-- EXCERPTED DATA follows --

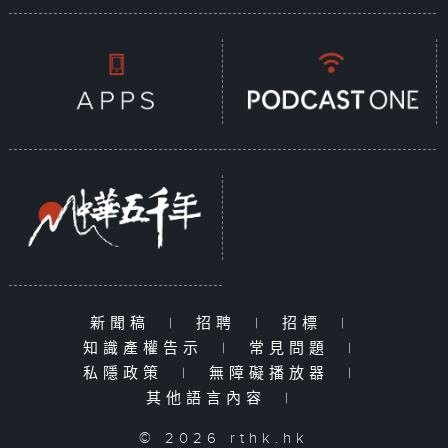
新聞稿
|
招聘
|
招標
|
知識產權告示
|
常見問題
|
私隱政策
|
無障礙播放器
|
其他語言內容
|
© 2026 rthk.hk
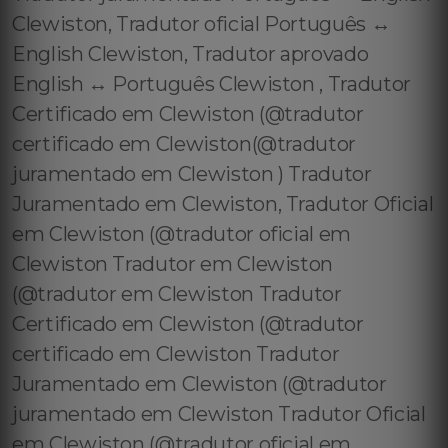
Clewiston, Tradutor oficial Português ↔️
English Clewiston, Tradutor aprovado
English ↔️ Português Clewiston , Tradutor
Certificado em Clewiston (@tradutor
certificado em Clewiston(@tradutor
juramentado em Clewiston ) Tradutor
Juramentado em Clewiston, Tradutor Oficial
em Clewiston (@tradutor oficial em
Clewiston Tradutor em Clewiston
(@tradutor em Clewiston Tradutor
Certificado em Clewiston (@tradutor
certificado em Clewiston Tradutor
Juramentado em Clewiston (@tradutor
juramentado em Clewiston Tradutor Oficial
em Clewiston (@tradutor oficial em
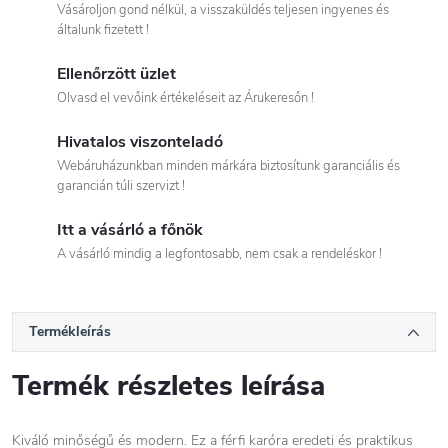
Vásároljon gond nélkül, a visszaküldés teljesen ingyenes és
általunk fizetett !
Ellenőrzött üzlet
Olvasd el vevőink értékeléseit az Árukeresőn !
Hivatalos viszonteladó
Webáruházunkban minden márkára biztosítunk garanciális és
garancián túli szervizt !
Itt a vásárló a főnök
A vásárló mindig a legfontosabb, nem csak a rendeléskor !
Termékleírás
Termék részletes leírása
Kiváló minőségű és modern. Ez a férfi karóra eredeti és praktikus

-- EXCERPTED DATA concluded --
-- EXCERPTED DATA follows --

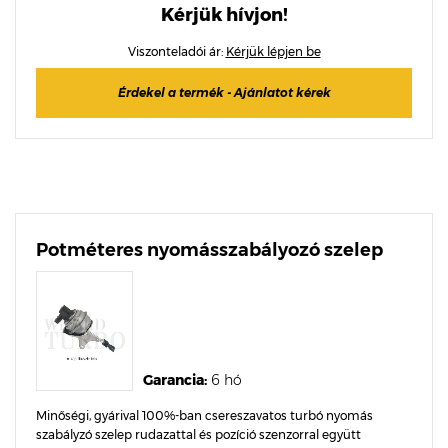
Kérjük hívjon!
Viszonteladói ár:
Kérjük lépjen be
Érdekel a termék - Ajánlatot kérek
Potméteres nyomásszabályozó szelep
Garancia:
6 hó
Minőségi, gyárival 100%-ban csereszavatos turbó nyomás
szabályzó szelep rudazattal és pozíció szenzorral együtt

-- EXCERPTED DATA concluded --
-- EXCERPTED DATA follows --

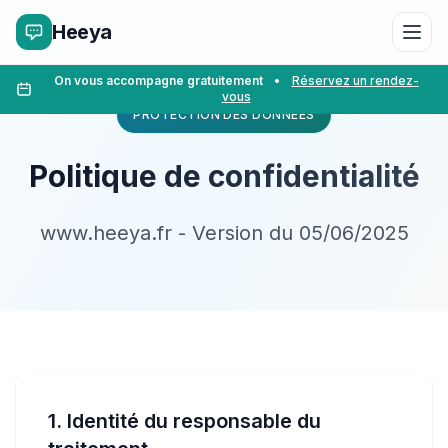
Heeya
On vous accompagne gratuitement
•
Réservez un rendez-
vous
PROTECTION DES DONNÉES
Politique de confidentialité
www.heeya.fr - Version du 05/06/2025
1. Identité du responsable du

-- EXCERPTED DATA concluded --

WHAT IS NEEDED
State how many lines of the listing above include the word "English". Give nothing but the number.

FINISHED TASK
2